Despite Northshore's contentions in this Motion, the injunction does not create a "safe harbor." In other words, the Court finds unpersuasive Northshore's argument that as long as Northshore's emissions are below the level of fibers found in St. Paul in 1978 through 1980, Northshore has complied with the terms of the injunction. See, e.g., Reserve III, 267 N.W.2d at 725 ("[A]s all parties agree, St. Paul is not necessarily the only control city to be used for comparison with Silver Bay. At such time as reasonably reliable fiber counting techniques are applied in some other city, remote from exposure to taconite dust emissions, a new basis for comparison may be established.") (emphasis added). Rather, as discussed in the text, the injunction requires Northshore's fiber emissions to be "below a medically significant level," and it is the State's responsibility to determine what that medically significant level is.
This decision means that the 1975 injunction no longer has any force or effect. The injunction has been effectively incorporated into state administrative law, in the form of the "control city" language in Northshore's permits. Any conclusion that the Court might make on the meaning of the "control city" standard would have no meaningful effect because Northshore, as the only party bound by the injunction, is also required to comply with the independent "control city" standard in its state permits. The injunction has outlived its enforceability. It therefore is best described as moot. See 43A C.J.S. Injunctions § 90 ("If the thing sought to be enjoined in fact takes place, is no longer taking place, or can no longer take place, the grant or denial of an injunction becomes moot.")

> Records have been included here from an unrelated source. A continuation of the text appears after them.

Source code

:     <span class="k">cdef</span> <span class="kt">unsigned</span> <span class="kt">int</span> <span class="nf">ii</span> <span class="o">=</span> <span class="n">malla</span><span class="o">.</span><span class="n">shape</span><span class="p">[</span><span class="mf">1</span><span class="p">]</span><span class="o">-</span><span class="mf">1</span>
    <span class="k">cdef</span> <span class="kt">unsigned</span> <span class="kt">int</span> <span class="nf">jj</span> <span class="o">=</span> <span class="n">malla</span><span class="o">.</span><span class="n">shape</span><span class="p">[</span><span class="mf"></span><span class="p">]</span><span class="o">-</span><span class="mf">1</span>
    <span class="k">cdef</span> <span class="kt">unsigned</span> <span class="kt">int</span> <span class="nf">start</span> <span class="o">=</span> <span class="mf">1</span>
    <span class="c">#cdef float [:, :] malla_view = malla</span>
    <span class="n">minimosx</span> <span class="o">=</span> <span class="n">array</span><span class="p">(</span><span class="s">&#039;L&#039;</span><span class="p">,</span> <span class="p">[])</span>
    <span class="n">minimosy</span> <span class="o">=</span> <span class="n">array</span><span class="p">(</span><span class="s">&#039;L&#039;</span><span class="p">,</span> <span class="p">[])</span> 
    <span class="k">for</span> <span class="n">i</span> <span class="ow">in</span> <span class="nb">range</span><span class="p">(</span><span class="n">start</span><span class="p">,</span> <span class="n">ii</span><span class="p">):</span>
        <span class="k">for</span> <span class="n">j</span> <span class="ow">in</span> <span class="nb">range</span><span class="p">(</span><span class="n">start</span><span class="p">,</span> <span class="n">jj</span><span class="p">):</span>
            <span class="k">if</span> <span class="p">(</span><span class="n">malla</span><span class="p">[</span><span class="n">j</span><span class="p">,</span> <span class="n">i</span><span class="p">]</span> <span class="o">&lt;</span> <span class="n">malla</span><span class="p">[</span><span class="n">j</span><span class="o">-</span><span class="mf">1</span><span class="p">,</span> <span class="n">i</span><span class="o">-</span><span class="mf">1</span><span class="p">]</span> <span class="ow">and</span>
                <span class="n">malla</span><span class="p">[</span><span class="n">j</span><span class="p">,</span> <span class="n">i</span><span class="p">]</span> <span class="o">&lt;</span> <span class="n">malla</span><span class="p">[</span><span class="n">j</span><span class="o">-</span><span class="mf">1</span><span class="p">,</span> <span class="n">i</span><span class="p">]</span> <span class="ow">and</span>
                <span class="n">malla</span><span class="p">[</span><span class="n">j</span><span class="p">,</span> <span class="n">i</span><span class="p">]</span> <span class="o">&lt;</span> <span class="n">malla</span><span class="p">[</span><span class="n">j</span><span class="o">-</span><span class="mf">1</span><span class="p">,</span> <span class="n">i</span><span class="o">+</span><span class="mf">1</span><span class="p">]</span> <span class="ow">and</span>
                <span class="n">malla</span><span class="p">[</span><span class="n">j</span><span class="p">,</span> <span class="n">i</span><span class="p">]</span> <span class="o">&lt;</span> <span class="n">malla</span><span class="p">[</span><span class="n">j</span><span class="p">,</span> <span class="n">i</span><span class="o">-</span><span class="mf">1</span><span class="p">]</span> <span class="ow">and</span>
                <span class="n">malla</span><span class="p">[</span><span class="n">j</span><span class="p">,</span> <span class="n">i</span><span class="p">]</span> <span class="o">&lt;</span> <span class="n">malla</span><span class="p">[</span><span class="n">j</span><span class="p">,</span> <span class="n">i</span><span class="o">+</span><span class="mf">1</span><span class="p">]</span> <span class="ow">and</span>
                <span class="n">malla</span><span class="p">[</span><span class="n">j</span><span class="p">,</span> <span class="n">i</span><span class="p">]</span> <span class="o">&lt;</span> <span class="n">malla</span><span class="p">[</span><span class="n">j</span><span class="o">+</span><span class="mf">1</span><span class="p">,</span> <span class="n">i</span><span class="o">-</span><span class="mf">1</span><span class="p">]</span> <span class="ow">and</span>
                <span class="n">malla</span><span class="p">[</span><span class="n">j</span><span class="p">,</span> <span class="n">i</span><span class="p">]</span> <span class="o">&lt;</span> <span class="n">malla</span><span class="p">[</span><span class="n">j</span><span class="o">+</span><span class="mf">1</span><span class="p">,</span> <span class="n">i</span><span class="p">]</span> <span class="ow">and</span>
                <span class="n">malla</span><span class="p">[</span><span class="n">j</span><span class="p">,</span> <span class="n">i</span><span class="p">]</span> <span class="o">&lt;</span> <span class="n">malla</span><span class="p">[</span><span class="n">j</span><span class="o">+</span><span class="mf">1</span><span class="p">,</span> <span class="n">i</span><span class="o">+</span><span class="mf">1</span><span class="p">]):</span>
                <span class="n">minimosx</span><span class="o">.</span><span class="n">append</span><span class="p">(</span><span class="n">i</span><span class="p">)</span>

Even if Northshore's Motion could be read as a challenge to the "control city" standard under the Minnesota's Administrative Procedure Act, Minn. Stat. ch. 14, it is clear that Northshore has not exhausted its state remedies on this challenge. See, e.g., Minn. Stat. § 14.44 (proving for declaratory judgment action in Minnesota Court of Appeals to review agency decision). Thus, the Court would have no jurisdiction to hear such a challenge.
CONCLUSION
Northshore does not have standing to challenge the 1975 injunction, and its Motion must therefore be denied. The Court also finds that the injunction is unenforceable and therefore moot. Accordingly, IT IS HEREBY ORDERED that:
1. Defendant's Motion for Clarification/Relief from Judgment (Docket No. 1927) is DENIED; and
2. The Injunction as modified by the Eighth Circuit Court of Appeals, 514 N.W.2d 492 (8th Cir. 1975), is MOOT.